4. What has made your startup successful?
Clay.io is by no means successful yet – we have 4,300 members and 150 games, which are okay stats for an early startup, but the true measure of success is revenue. So what will make the company successful? Persistence, luck, and reacting to those lucky moments tactfully.
5. How many employees currently work for Clay.io? All students?
At this early of a stage, everyone is more of a co-founder than an employee, but there are 3 of us working on Clay.io right now – myself, Robert Leung – a finance major, and Radhika Sakalkale – a marketing major.
6. Did you always know you wanted to start a company in college?
Not really, I’ve been programming and coming up with smaller ideas for sites here and there since 8th grade, but this is the first thing that resembles an actual company with long-term goals.
7. What do you see in the future for Clay.io?
We have two things I’m excited about for Clay.io in the next few months. The first is we’re in the process of dotting the i’s on a contract to port a very popular iOS and Android game over to HTML5 (with some exclusivity for Clay.io). The second is a student HTML5 game development competition called “Got Game?” we’re running from March 5th through April 5th. It’s a global event where students at any university can develop and submit an HTML5 game for a chance to win over $10,000 worth of prizes – sponsored by Mozilla, GitHub, 3DayStartup, and a few others.
8. What advice do you have for students who are thinking about starting a company?
Make sure you’re committed to it. It’s not glamorous by any means, but if it’s what makes you happy, then do it. If you say you’re going to show up to something, show up, and show up on time.
9. What is the biggest thing you think the Longhorn startup community is lacking compared to other university startup communities?
I’m not too familiar with other university startup communities (though I do know some top-notch companies have gone through Stanford’s StartX). So to answer the question as just what the UT startup community is lacking, I think the big thing is time. Most of what’s going on with startups around UT started a little over a year ago when Bob Metcalfe and Josh Baer arrived.
What I’ve noticed is the really smart, motivated, and talented undergraduates all want to, and end up starting their own company.
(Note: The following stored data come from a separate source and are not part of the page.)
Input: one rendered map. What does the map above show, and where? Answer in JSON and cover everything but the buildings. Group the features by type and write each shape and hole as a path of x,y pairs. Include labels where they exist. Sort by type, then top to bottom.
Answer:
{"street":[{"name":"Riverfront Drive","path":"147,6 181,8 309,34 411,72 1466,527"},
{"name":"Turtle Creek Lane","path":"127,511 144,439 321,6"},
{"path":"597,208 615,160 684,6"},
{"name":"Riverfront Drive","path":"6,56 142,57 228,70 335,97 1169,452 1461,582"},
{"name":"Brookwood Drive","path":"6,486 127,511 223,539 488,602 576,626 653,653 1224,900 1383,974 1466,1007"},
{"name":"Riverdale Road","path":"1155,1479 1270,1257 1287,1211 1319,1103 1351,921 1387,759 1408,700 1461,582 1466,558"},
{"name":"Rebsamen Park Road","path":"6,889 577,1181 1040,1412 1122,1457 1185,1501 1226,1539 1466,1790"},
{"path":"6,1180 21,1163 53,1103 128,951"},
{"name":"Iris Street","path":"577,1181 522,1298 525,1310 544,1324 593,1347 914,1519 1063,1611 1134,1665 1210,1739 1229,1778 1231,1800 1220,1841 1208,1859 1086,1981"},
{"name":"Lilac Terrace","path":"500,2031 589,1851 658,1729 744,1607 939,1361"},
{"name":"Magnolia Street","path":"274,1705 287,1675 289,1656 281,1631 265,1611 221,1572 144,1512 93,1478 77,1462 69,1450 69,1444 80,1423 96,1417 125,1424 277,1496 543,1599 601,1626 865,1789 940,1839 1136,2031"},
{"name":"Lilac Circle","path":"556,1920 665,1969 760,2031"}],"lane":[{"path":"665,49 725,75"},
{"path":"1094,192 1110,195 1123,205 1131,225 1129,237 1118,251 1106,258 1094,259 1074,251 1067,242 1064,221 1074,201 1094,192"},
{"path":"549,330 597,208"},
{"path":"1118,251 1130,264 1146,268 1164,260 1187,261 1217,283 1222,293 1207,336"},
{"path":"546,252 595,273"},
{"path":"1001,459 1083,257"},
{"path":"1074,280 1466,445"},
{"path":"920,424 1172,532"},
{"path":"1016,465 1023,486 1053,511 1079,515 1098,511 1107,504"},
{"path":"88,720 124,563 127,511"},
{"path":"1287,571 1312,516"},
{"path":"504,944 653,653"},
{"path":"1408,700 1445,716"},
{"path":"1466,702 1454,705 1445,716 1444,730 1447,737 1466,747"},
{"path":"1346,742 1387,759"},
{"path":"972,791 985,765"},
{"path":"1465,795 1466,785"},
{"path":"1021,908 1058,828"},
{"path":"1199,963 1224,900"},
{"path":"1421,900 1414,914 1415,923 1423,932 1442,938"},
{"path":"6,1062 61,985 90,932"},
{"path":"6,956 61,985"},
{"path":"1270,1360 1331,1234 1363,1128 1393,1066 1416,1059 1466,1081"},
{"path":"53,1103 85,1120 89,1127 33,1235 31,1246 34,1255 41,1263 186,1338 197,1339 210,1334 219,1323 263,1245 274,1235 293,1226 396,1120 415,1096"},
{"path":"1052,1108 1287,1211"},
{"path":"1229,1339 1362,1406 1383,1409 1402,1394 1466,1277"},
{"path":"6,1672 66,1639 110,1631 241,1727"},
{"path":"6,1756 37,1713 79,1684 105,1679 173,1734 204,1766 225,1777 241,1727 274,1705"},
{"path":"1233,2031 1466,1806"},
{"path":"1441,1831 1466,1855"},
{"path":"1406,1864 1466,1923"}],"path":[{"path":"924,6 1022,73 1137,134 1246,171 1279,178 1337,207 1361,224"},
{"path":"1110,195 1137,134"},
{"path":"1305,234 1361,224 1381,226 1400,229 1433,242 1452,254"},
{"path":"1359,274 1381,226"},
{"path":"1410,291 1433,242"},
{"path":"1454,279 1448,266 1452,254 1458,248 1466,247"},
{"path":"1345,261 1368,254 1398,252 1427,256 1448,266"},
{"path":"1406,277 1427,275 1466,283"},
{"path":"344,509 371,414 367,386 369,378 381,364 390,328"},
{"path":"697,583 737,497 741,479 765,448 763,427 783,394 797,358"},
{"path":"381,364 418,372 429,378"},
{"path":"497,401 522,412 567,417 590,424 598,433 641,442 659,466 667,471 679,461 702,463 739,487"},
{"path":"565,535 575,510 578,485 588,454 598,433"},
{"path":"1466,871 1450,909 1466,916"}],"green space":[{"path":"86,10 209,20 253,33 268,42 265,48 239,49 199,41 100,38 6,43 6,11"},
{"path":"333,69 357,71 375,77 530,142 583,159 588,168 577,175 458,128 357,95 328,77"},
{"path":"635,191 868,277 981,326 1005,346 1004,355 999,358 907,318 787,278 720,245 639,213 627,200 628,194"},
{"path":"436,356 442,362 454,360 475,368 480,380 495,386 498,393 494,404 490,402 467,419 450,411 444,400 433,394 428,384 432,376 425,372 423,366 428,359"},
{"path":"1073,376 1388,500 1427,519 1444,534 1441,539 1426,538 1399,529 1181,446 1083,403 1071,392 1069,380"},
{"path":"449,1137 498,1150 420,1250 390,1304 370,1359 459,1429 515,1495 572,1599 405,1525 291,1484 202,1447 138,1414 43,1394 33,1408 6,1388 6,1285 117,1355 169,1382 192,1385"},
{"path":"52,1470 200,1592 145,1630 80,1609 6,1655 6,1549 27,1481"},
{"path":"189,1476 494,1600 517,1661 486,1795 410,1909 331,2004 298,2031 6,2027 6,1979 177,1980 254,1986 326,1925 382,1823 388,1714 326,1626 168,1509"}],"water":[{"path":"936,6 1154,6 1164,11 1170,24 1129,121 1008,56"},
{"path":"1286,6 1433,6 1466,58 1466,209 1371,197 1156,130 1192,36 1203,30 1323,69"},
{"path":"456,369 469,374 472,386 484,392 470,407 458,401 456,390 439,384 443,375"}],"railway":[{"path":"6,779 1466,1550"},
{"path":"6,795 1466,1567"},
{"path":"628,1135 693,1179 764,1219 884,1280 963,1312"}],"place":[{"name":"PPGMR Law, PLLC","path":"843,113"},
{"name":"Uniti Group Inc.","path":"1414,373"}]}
We’re at the point where there are a lot of undergraduate startups run by smart people, but not very many legitimately good companies. I think (hope) with more time, as startups fail these smart students will join forces rather than heading their own company. Now that we have more of a community and interaction between student-run companies, the likelihood of this increases.
Also with time (hopefully) comes a more successful company for others to look up to, learn from, and use as a resource.
For the other side of the question however, what does UT have that other universities don’t, there’s actually quite a bit. The main resources Clay.io has used are the Longhorn Startup class, Austin Technology Incubator, and Longhorn Startup Camp (office space for student startups at 1616 Guadalupe). Now we also have the Longhorn Entrepreneurship Agency as part of Student Government.
10. Any mentors, teachers, friends, family members you would like to give a shout out to for helping make Clay.io so successful?
Again, not successful yet but Bob Metcalfe, Joshua Baer, Kyle Cox, Tim Campbell, Ken Demarest, my parents, and a ton of others I’m leaving out.